Sunday, April 3, 2016

Generic Drug Manufactures on the Backfoot

Japans courts recently give decisions in favor of original drug manufactures one after another, while the government is seeking to promote generic drugs in order to reduce total medical expenses.

In June last year,the Supreme Court gave a ruling regarding product-by-process claims that a product having the same structure or feature infringes the patent, even if its production process is different (TEVA v. Kyowa Hakko Kirin). In November, the Supreme Court made a decision that Patent Term Extension should be approved for a drug patent when the drug is granted marketing authorization for different dosage and administration even if the drug has the same ingredients (Genentech Inc. v. JPO), as reported in this blog.

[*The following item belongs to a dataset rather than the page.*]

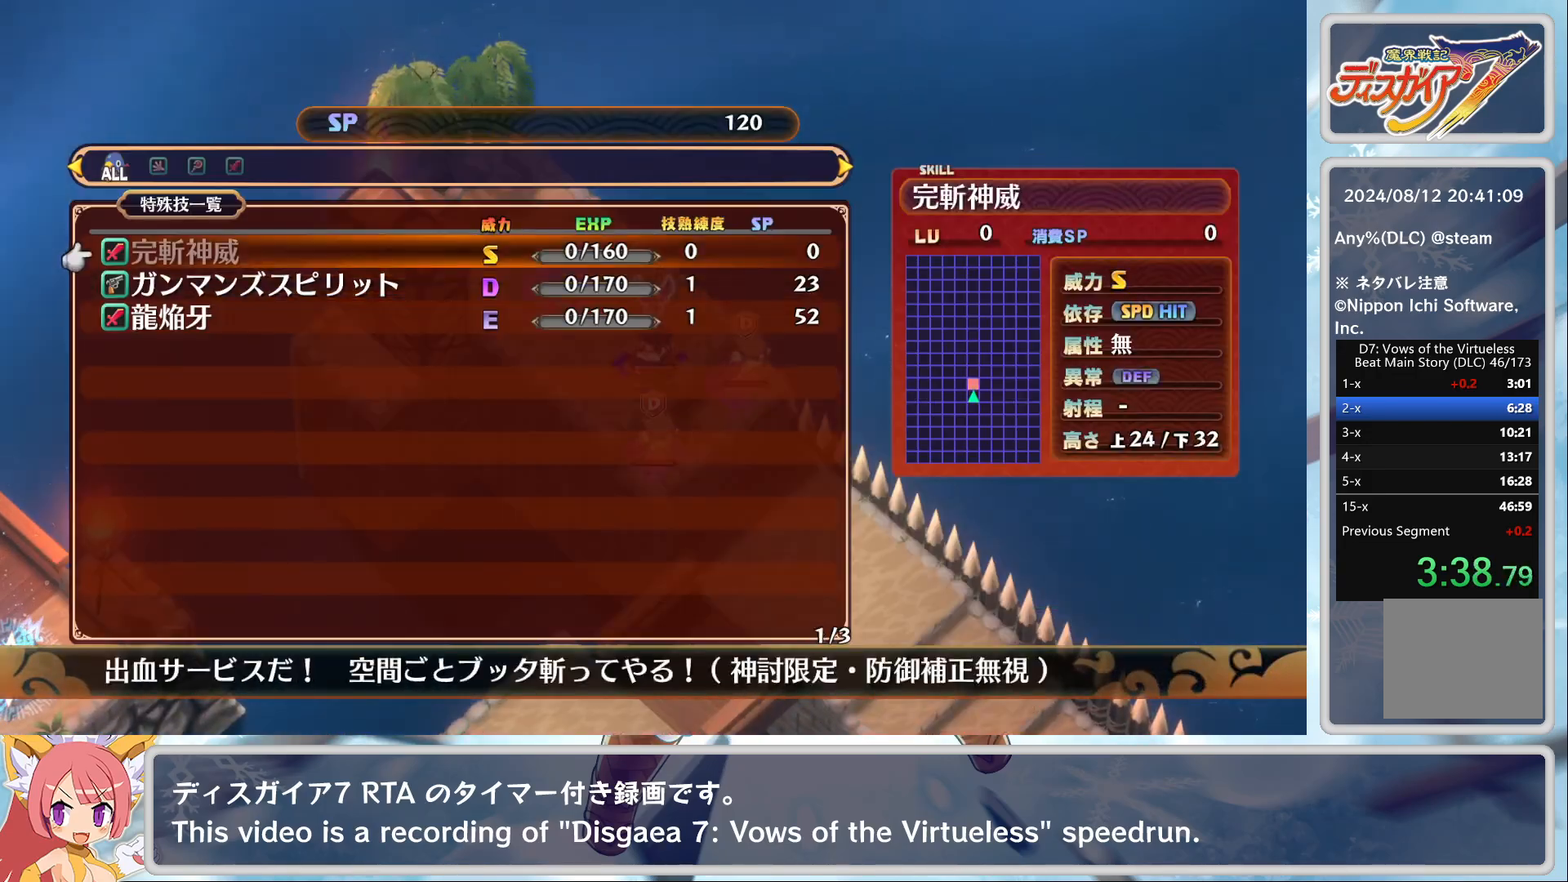
{"buttons": ["CROSS"], "left_stick": "center", "events": [[233, "DPAD_DOWN", "down"], [267, "DPAD_DOWN", "up"], [350, "DPAD_DOWN", "down"], [417, "DPAD_DOWN", "up"], [500, "CROSS", "down"]]}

Then, in March 25 this year, IP High Court upheld the decision of Tokyo district court in favor of Chugai Pharmaceutical that generic drug manufactures infringe the Chugais patent for manufacturing process of maxacalcitol which is the active ingredient of antipsoriatic agent, under the doctrine of equivalents. In this case, Chugais corresponding substance patent was already expired but the process patent was alive when generic drug manufactures sold their drugs. 

In view of the above, it seems there is a trend of original drug manufacture’s patent being protected for a longer time and interpreted more broadly.

[Updated]
Regarding the Chugai's case, the drug manufactures made a final appeal to the Supreme Court on April 7.